If that alone isn’t not enough to send shivers down your spine, they also state that “some third-party applications are communicating with up to 15 different remote locations, including analytics companies and a variety of different organizations.”
Do you want all that data being freely shared with companies?
4. Smart Medical Equipment
The potential health-based implications of ever-improving technology are tremendous.
For example, if you need a pacemaker in your heart, you can now get a “smart” one. These devices have the capability to send a steady stream of analytics, data, and feedback to your doctor, allowing them to stay abreast of developing health issues that can be tackled before they become too dangerous.
So far, so good. But what if someone with nefarious goals manages to hack your device? Could they kill you?

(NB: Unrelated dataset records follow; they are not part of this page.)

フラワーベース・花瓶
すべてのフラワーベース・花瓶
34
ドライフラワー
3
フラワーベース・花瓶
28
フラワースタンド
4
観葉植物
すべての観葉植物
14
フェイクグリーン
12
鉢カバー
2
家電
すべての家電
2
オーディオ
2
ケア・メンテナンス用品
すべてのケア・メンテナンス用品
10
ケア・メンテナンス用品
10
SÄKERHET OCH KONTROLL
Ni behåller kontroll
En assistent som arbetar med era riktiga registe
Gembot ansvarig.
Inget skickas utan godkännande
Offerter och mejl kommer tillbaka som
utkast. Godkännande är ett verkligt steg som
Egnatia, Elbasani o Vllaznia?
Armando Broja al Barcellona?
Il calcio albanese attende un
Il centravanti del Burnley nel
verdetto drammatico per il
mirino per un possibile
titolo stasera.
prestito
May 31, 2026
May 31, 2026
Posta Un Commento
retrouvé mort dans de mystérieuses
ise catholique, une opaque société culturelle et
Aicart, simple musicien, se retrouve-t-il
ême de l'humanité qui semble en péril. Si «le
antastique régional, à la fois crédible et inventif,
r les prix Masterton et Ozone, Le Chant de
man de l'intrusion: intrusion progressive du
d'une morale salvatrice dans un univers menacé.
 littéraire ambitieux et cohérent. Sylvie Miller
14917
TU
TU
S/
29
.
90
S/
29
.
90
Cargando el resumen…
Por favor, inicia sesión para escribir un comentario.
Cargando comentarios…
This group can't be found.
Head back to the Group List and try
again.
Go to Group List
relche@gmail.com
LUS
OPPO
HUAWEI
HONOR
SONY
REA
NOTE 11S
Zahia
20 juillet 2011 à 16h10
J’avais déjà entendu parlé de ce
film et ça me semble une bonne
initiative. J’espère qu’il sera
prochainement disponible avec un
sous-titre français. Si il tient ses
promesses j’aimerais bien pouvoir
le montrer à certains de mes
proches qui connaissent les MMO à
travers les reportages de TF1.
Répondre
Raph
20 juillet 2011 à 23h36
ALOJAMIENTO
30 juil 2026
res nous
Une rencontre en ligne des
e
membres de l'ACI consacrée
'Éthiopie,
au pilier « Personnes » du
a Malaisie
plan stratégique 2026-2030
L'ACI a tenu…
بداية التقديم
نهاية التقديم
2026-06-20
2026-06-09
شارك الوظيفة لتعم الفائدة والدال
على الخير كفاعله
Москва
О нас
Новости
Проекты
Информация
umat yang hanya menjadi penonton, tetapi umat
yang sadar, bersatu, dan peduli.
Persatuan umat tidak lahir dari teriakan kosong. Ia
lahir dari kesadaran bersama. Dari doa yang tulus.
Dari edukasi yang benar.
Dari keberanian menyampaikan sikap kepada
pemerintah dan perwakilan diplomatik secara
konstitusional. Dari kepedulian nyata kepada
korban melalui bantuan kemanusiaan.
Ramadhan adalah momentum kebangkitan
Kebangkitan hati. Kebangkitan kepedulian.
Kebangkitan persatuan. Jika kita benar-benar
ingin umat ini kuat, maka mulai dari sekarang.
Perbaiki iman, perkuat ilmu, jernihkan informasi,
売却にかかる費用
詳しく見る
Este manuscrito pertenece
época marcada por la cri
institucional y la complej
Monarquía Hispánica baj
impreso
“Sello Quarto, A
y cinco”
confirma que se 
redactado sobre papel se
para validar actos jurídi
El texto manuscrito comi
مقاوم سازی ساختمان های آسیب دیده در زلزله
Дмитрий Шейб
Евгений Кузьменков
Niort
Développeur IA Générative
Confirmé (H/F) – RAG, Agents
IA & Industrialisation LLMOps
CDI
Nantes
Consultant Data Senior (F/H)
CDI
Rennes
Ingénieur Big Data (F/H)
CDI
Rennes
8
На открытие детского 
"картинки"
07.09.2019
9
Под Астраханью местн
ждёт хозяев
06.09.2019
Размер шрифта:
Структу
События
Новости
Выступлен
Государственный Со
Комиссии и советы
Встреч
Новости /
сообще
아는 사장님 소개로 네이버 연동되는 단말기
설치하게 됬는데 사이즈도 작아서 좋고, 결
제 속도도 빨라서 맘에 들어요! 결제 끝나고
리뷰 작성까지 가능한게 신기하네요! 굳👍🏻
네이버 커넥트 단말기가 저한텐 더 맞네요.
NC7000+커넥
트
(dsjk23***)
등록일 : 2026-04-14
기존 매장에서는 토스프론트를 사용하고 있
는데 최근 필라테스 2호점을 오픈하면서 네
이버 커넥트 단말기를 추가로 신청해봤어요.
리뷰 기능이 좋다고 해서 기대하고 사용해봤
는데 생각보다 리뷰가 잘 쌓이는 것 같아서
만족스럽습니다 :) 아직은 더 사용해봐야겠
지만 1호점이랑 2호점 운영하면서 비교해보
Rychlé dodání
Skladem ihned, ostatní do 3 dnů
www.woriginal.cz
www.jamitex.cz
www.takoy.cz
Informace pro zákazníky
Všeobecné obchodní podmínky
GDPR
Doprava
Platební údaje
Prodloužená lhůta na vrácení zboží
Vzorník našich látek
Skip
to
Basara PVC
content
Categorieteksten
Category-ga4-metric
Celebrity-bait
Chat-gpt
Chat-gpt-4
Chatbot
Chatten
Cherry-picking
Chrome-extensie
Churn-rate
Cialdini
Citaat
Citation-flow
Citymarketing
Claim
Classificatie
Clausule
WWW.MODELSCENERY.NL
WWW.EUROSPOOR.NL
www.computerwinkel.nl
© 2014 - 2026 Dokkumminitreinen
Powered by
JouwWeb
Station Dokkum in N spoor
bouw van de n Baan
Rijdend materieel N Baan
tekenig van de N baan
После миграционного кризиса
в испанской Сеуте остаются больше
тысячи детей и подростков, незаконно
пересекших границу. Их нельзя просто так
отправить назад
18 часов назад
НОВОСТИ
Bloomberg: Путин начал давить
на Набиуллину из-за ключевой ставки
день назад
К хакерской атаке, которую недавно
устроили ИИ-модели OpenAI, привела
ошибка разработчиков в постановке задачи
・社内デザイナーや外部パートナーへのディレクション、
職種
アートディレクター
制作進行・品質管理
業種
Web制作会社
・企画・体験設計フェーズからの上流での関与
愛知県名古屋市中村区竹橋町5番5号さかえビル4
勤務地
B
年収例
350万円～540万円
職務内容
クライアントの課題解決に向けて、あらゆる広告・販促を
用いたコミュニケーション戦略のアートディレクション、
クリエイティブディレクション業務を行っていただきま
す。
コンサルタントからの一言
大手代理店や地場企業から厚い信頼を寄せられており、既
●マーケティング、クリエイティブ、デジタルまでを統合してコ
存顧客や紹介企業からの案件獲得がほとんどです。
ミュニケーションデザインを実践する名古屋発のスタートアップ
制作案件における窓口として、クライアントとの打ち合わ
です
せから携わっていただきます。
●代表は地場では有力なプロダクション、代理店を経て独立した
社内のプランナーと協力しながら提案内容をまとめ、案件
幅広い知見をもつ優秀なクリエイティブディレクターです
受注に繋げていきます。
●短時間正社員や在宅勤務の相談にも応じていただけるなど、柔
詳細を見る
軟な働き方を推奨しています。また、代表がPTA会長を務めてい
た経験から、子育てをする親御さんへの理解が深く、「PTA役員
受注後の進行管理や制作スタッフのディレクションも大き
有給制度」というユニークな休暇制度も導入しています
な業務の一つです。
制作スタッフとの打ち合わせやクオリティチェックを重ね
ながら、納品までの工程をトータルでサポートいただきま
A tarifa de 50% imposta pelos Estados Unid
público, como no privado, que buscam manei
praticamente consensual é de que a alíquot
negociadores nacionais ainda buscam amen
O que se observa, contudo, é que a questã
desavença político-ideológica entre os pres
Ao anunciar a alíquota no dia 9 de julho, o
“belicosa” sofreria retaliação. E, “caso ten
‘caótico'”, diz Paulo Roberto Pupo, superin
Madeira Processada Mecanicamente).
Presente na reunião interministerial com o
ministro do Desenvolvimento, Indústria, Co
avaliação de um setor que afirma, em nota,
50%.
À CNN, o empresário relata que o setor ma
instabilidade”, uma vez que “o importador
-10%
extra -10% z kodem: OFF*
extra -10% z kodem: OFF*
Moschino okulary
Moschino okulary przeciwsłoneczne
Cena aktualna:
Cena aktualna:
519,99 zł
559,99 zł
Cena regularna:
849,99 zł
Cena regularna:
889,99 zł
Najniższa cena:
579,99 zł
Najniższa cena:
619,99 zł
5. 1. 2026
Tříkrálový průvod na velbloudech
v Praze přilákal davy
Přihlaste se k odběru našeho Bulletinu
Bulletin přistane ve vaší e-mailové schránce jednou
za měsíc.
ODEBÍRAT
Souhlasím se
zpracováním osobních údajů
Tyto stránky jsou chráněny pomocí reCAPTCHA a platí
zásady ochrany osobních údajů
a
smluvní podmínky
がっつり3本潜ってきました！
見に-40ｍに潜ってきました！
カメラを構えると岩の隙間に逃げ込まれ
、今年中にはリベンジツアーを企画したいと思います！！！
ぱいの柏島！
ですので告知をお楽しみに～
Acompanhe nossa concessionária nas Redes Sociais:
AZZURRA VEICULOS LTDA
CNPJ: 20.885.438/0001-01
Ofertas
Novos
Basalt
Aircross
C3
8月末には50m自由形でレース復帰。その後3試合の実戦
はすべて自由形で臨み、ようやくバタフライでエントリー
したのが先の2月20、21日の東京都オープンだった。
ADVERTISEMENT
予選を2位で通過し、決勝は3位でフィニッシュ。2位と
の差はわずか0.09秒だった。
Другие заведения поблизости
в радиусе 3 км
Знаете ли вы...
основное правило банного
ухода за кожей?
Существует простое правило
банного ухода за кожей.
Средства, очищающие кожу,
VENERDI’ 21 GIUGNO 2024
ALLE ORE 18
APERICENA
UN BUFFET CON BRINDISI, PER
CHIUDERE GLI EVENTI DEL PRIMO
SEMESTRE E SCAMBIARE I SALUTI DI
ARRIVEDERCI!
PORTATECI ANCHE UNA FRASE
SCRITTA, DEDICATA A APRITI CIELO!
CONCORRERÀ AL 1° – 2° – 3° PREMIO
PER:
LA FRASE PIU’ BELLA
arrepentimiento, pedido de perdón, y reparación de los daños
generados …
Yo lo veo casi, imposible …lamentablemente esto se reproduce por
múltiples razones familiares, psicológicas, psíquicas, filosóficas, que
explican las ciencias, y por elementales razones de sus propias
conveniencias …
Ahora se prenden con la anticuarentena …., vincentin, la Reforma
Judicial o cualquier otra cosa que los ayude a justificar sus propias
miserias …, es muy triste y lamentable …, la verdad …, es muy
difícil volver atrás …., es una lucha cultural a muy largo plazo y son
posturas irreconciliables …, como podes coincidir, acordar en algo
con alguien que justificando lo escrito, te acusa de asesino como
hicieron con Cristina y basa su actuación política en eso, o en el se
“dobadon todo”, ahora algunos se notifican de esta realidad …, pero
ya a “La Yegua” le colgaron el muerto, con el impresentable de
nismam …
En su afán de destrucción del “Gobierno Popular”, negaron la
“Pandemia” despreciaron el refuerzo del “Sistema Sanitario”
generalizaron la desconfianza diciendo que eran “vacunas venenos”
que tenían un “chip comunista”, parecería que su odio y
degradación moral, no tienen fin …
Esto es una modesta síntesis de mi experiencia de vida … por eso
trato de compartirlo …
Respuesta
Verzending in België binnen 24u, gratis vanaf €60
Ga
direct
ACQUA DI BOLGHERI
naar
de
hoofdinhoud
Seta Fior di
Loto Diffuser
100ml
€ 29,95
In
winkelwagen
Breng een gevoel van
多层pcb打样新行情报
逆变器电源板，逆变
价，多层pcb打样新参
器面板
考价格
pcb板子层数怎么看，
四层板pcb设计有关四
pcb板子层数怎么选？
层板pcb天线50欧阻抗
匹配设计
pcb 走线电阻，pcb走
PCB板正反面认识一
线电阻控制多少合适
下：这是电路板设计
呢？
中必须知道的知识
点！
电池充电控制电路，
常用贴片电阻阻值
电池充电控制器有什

It’s certainly not out of the question.
Famously, former US Vice President Dick Cheney asked for his smart pacemaker to be disabled in case an advanced terrorist organization managed to gain access to it. Furthermore, research from the University of Michigan suggests that a device as small as a mobile phone could be used to hack multiple devices at the same time in crowded spaces like sports events and concerts.
It’s hugely worrying.
Li-Fi (short for “Light Fidelity”) is being touted in the media as Wi-Fi 2.0, with the potential to offer speeds that are up to 100 times faster than the current ubiquitous standard.
In practice, however, it still has several problems to overcome - not least the fact it’ll require entirely new infrastructure in the home and that it has serious problems working in adverse weather conditions.
Regardless of these problems, it seems Li-Fi will be slowly introduced. An Estonian start-up company called Velmenni has already installed the tech in an industrial environment and is conducting tests in private clients’ homes.
So what security issues will these trailblazers face?
Actually, Li-Fi is probably more secure than Wi-Fi. For example, the signal cannot travel through walls so it cannot be intercepted from outside, and the fact the technology ultimately relies on light rather than a more traditional radio wave-based router makes the underlying gadgets less “hackable.” Ultimately, a hacker can only access the network if they can get to where the LED light is.
There are still issues though - for example, there is speculation that the Li-Fi signal could be intercepted by someone with a telephoto lens and a fine-tuned optical sensor.